Омут памяти. Омут вечности. Таинственный и бездонный.

Михаил Николаевич, как бы извиняясь, радуется жизни, в который раз удивляясь тому, что он всё ещё жив, как эта древняя ива, принявшая на себя все ветра и молнии столетия. Он, как и она, чувствует бунтующие соки земли.

Они так просто не сдадутся… А четыре его военных ранения (каждое из которых могло оказаться смертельным!), просто мелочи жизни, о которых не стоит и вспоминать…

Давно уже нет тех, что кто не раз ценою собственных жизней, спасали его, чтобы он сейчас мог вдохнуть этот, пахнущий свежим огурцом, воздух Вишнёвого омута, который вздрагивает серебряной зыбью от каждого порыва ветра…

Но не уходит из памяти сентябрь сорок второго года. Николай Сараев, неподвижно лежащий на искромсанной Сталинградской земле в разорванной гимнастёрке, бросивший связку гранат под гусеницы немецкой танкетки.

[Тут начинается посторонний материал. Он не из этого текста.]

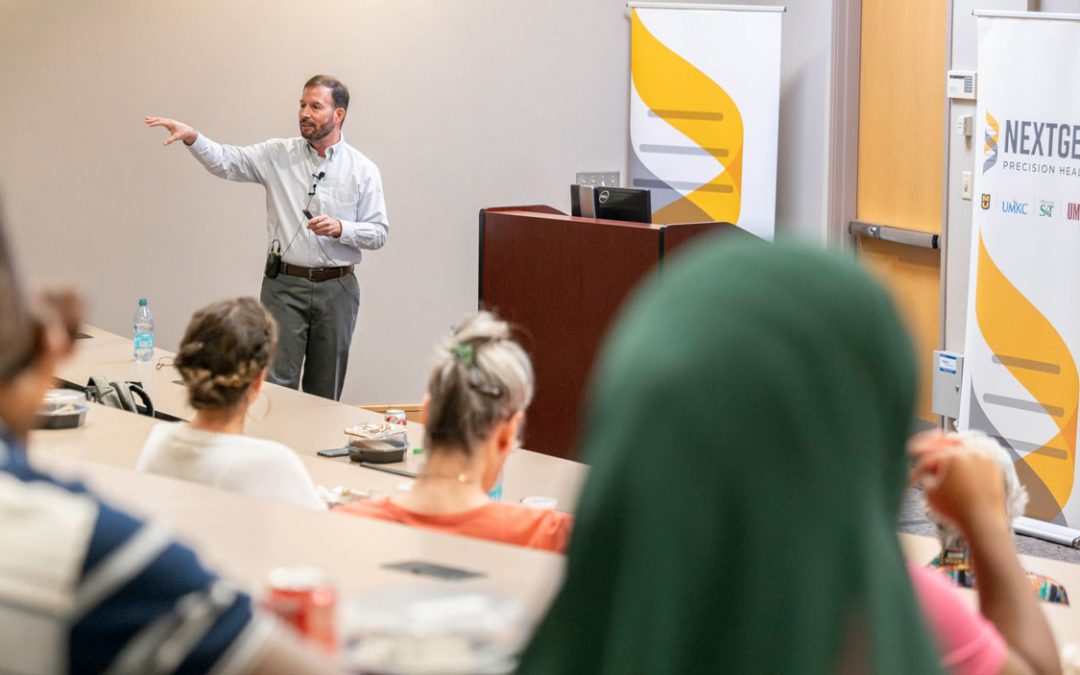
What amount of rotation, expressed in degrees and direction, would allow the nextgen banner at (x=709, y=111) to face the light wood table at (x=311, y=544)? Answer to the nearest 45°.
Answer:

Он спас тогда не одну жизнь бойцов миномётной роты.

А после, в адском крошеве Курской дуги, полковник Денисов отправляет его (его - командира пулемётной роты гвардии старшего лейтенанта Алексеева !) в дивизионку «Советский богатырь»… («Видать, с ума сошёл: с чего ему вздумалось посылать меня в газету…» - запишет он в своём дневнике.)

Но не будь этого самого полковника Денисова, разве стоял бы он сейчас у своего Вишнёвого омута? Разве появились бы на свет божий его «Солдаты» и «Драчуны», «Карюха» и «Хлеб – имя существительное», «Мой Сталинград» и «Оккупанты»… Его «Русское поле» с Нонной Мордюковой и «Журавушка» с Людмилой Чурсиной? Да разве всё перечислишь!

Он не боялся смерти. Он страшился того, что не окончит роман «Оккупанты» и тем подведёт редактора, что не сможет больше прийти на Вишнёвый омут, что не услышит больше подгулявших Монастырских соловьёв, не посидит на берегах (пусть даже без удочки!) невеликих, но таких дорогих речек Баланды и Медведицы.

- А чего страшиться смерти, - отшучивался он, - я же всё равно не буду знать, что я умер!

…Неподалеку от могилы Михаила Николаевича на Переделкинском кладбище стоит расколотая молнией ива. Неслышно течёт река Сетунь. Плачет ржавыми слезами небольшой родник. С грохотом, отчего вздрагивает земля, проносятся по дороге автомобили…

Но в недолгие минуты затишья, в предутреннем тумане заливисто и нестерпимо громко на всю Россию поют соловьи, взывая к её памяти.

Ведь она так неслышно похоронила своего великого Сына.